When home is no refuge

How can we stop violence against women behind closed doors?

30 de Abril de 2020

For now, home is the mandatory place of confinement to avoid the spread of COVID-19. However, the idea of ​​the home as an intimate, serene and safe space is not always the same for many women and girls. What happens to those women and girls who are not safe there; where else would they be safe? How do we get inside their homes to stop gender violence in these times of confinement and limited contact?

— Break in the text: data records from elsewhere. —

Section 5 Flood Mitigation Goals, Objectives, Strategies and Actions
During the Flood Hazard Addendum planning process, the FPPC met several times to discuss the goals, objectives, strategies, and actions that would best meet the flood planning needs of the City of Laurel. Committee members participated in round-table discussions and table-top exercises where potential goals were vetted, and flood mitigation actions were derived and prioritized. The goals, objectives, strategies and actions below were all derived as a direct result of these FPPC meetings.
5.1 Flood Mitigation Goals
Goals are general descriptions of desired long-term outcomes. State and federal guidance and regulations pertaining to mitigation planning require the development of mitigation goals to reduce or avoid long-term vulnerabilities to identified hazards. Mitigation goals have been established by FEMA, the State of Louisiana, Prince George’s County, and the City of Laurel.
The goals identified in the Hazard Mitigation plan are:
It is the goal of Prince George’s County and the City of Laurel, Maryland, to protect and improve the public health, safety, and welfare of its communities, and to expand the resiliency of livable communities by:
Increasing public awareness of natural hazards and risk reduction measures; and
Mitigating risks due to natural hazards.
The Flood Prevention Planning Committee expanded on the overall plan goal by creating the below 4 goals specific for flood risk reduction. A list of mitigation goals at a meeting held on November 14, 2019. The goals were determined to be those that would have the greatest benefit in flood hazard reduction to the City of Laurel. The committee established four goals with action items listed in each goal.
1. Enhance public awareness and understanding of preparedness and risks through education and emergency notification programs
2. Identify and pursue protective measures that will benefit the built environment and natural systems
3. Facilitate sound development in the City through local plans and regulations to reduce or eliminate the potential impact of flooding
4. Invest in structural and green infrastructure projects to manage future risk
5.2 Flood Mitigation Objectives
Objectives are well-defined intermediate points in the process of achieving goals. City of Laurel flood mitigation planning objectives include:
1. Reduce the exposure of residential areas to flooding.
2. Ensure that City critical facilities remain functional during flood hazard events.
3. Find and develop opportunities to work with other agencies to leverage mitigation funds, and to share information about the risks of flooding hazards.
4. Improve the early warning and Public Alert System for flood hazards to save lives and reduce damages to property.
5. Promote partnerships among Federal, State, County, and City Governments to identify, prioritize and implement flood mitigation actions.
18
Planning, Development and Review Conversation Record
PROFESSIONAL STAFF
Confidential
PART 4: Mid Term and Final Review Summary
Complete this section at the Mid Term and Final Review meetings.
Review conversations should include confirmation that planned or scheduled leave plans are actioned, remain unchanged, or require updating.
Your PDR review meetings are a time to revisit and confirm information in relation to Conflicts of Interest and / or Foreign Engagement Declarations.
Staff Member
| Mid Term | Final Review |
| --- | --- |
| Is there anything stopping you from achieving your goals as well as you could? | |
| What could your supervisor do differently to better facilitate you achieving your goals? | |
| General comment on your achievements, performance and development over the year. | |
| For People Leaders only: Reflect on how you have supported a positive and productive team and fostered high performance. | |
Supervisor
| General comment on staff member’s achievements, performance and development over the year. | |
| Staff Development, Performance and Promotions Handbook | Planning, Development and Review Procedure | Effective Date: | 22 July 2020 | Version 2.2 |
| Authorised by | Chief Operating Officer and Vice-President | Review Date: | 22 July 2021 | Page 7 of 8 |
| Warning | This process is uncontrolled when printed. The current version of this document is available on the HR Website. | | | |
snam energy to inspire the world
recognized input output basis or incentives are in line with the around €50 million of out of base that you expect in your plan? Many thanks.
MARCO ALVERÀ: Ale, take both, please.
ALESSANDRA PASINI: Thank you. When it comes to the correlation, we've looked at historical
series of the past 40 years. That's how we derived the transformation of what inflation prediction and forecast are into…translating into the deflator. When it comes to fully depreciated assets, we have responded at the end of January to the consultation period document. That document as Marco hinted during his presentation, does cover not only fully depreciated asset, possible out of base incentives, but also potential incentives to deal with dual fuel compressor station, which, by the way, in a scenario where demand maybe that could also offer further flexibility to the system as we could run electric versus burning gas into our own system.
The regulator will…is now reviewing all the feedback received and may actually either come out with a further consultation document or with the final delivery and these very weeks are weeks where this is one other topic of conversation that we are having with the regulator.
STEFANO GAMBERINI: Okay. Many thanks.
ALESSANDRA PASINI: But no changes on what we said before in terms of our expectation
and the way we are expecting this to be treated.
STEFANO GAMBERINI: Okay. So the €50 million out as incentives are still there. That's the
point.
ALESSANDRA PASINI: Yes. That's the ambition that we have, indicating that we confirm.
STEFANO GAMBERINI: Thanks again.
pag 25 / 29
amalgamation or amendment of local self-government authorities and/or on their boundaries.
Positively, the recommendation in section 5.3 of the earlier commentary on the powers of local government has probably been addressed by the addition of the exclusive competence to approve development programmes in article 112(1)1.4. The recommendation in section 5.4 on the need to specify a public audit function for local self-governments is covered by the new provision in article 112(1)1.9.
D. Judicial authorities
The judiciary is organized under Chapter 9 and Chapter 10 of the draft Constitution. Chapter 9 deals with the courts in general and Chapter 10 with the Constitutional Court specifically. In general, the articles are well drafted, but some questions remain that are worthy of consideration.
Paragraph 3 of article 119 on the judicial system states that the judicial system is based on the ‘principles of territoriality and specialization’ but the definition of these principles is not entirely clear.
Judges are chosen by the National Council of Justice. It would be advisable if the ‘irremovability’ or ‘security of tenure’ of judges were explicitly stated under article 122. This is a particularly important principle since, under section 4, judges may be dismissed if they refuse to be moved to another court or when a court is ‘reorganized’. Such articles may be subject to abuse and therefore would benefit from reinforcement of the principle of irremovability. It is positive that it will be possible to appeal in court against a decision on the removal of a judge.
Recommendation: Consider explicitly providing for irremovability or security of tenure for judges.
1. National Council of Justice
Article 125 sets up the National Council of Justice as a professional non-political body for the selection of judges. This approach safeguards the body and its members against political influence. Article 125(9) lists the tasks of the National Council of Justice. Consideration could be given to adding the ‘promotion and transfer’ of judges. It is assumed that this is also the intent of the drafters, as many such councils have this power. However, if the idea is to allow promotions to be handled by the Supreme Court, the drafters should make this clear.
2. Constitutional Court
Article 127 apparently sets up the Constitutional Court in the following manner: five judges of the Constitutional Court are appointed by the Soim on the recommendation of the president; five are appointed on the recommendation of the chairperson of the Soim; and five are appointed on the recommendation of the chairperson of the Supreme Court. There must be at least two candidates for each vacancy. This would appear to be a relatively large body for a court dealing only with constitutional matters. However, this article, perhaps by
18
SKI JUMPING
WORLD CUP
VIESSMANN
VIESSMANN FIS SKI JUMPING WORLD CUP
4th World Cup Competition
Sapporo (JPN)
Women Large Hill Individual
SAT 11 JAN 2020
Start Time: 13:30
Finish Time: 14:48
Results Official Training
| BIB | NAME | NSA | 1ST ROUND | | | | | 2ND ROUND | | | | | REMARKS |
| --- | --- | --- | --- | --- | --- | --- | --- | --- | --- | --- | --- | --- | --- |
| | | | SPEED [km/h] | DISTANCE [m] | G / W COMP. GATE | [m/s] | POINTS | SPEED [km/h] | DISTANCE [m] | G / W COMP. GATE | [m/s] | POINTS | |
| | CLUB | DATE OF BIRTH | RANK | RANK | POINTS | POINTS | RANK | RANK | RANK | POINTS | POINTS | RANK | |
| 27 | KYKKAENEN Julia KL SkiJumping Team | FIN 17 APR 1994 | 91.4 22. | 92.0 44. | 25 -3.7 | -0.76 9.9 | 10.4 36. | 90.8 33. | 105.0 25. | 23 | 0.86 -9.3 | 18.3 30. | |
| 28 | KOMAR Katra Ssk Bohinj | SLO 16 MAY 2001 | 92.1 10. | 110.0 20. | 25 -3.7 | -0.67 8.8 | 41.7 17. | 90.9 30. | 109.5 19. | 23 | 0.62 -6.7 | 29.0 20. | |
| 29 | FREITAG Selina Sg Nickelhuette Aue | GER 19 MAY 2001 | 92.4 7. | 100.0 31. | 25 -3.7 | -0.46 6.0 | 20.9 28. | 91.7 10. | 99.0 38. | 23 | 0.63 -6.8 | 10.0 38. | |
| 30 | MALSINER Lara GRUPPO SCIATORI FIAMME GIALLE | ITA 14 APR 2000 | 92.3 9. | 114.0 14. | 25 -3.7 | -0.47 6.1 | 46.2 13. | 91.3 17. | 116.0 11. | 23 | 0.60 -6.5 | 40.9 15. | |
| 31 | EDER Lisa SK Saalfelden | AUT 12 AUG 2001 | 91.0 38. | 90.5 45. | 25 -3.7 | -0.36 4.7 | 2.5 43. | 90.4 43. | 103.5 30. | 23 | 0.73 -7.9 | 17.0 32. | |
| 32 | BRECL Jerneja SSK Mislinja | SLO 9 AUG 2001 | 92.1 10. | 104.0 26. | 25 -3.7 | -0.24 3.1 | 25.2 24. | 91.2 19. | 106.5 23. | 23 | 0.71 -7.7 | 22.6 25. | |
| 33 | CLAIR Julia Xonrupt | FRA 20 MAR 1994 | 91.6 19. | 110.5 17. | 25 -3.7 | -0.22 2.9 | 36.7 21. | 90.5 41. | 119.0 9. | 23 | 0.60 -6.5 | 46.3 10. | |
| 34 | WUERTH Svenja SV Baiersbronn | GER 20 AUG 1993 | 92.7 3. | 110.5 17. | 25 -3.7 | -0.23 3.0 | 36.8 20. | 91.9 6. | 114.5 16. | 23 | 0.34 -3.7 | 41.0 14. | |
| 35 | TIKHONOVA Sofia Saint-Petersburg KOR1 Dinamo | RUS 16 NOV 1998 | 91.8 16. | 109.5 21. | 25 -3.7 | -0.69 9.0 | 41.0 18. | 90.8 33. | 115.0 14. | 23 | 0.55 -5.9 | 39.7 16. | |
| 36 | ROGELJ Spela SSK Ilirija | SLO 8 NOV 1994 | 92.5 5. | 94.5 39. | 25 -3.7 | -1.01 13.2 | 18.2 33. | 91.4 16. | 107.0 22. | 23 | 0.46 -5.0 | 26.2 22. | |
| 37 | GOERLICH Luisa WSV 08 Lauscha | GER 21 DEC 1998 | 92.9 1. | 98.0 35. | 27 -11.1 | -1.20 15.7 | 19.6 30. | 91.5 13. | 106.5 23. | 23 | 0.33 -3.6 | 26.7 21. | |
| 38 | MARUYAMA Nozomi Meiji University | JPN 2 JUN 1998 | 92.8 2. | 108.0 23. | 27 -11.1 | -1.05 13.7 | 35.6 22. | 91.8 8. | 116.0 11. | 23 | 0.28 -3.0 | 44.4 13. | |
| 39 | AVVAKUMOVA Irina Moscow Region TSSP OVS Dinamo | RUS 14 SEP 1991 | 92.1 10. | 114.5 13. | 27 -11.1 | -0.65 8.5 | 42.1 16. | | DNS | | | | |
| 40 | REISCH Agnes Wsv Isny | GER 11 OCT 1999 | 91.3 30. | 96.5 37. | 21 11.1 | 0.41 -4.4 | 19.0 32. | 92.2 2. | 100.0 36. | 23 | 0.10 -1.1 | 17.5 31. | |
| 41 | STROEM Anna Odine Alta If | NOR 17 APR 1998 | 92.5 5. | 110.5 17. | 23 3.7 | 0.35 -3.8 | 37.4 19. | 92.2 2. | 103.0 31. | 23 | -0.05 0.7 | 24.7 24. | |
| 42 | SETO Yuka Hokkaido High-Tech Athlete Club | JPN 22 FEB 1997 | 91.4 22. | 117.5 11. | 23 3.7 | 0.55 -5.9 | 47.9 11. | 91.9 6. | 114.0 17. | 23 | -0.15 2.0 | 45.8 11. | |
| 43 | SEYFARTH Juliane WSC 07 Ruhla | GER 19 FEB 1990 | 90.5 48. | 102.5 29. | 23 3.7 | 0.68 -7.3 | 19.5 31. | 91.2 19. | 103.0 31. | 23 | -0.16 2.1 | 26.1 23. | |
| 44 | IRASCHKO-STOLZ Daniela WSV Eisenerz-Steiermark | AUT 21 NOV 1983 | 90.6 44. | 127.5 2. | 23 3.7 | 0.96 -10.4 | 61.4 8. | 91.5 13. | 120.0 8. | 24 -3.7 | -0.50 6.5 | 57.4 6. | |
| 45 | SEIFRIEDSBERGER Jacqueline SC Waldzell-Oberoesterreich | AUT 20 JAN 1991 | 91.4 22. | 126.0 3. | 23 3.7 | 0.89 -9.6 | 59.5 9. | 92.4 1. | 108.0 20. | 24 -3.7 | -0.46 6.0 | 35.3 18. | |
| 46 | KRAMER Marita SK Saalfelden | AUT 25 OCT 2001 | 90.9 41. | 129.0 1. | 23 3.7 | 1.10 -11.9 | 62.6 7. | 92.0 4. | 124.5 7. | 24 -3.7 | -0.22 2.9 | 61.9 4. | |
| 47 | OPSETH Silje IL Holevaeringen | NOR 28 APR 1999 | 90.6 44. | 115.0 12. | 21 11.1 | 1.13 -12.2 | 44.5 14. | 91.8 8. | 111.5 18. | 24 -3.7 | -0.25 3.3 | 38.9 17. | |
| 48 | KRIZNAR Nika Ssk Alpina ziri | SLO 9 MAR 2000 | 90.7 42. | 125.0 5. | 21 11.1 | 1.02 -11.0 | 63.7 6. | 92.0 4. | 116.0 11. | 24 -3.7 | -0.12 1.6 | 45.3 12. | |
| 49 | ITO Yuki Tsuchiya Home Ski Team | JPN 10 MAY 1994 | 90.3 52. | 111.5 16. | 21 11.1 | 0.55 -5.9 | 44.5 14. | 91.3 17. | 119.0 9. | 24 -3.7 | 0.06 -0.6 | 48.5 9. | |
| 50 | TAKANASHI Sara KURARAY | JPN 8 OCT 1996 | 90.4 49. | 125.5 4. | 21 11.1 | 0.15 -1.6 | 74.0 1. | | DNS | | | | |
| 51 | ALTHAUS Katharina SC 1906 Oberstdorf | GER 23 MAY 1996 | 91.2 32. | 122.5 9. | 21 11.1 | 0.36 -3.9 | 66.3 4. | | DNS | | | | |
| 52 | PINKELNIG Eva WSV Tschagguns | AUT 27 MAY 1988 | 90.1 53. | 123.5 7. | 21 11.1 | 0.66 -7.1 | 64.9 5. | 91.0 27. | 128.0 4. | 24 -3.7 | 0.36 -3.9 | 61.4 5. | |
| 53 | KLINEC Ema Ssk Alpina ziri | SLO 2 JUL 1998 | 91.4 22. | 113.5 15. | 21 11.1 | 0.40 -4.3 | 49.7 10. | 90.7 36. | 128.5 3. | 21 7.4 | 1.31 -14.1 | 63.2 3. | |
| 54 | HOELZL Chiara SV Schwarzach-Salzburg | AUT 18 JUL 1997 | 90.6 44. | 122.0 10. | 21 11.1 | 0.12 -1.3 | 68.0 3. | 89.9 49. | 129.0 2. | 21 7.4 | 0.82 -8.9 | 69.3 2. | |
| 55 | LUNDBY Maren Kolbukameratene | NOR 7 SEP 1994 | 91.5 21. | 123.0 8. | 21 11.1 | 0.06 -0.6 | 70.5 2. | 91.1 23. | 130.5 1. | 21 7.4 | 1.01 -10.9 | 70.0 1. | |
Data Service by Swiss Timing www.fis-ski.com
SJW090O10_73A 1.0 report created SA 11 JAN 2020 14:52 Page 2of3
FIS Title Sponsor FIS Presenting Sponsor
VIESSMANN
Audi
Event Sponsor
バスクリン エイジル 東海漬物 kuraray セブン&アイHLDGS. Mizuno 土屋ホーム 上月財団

Peru is one of the countries with the highest rates of gender violence in the world. According to official data, 7 out of 10 women in this country have suffered violence at some time in their lives and it is mainly in their homes where the most serious forms of insecurity and violence occur. This reality becomes more visible and much more worrying during the lockdown. In only the first six days of this measure, taken to flatten Peru’s curve, 2,463 complaints of violence against women and family group members were registered on the Ministry of Women and Vulnerable Populations’ Line 100. Thus, unfortunately, the measures aimed at protecting people from the coronavirus mean that many women and girls are forced to live with their aggressor.

Although this current lockdown represents an even greater challenge for reaching out to these households, the United Nations Development Program (UNDP) is implementing an integrated response that reactivates our networks and joins with our long-term partners to fight against gender violence in the country. Local governments, police stations, private companies, and of course, the community, which is always a valuable motor for each of our initiatives, are joining together to respond to domestic violence, which has been described by the World Health Organization (WHO) as “a global health problem with pandemic proportions.”

It has never been easy to reach these intimate spaces and, according to the National Observatory of violence against women and members of the family group, only 30% of female victims report these events. If before the quarantine violence was a problem that was difficult to talk about outside the home, today, during this situation, where doors are literally closed, we have to redouble our efforts.

In times of quarantine we are reaching out to families with messages of support, information and innovative solutions that help prevent gender-based violence and femicide during the emergency situation, working in close coordination with the Ministry of Women and Vulnerable Populations in the districts of Lima, Villa El Salvador and San Juan de Miraflores.

One of these solutions is to include messages regarding equality and violence prevention in the food baskets that are being delivered by local governments. This has helped us go into more than 4,000 homes to inform victims or possible victims about where they can go, what emergency numbers to call and if they can leave in case of assaults. Families also become aware of the importance of gender equality, co-responsibility and sharing care work.

In parallel, we work with those who are on the front line responding to this pandemic: the solid waste collectors and the Peruvian National Police. They are invisible heroes and heroines that today, more than ever, are essential for maintaining order, health and a bond with families in quarantine. Both are being strengthened and trained on issues related to gender violence, masculinities and co-responsibility, in order to bring State domestic violence care services closer to citizens.

Furthermore, waste collection trucks will broadcast messages on equality and violence prevention through loudspeakers, which will reach out to households along their routes. This will be important to connect with women who, due to gender biases and roles, assume domestic tasks such as taking out the trash. Also, police stations will employ a protocol that uses geo-referenced monitoring of measures related to victim protection, in order to ensure that the measures are being complied with. They will also implement a map that shows the areas with the highest incidence of domestic violence.

All these efforts require the participation of the community. For this reason, we are reactivating both community support and private sector networks to have one integrated network that can reach the largest number possible of women and families in lockdown. This will also help build bridges between victims, witnesses of violence and violence response services, all with the aim of improving early response and guaranteeing the exercise of citizens' rights.

We are aware that this emergency requires new ways of organizing, interacting and protecting ourselves against a virus that, day by day, takes more lives. At UNDP, we work with creativity, innovation and commitment, to implement solutions to confront these new times; solutions that protect women and girls, because, during this emergency, their rights should not ever be under lockdown.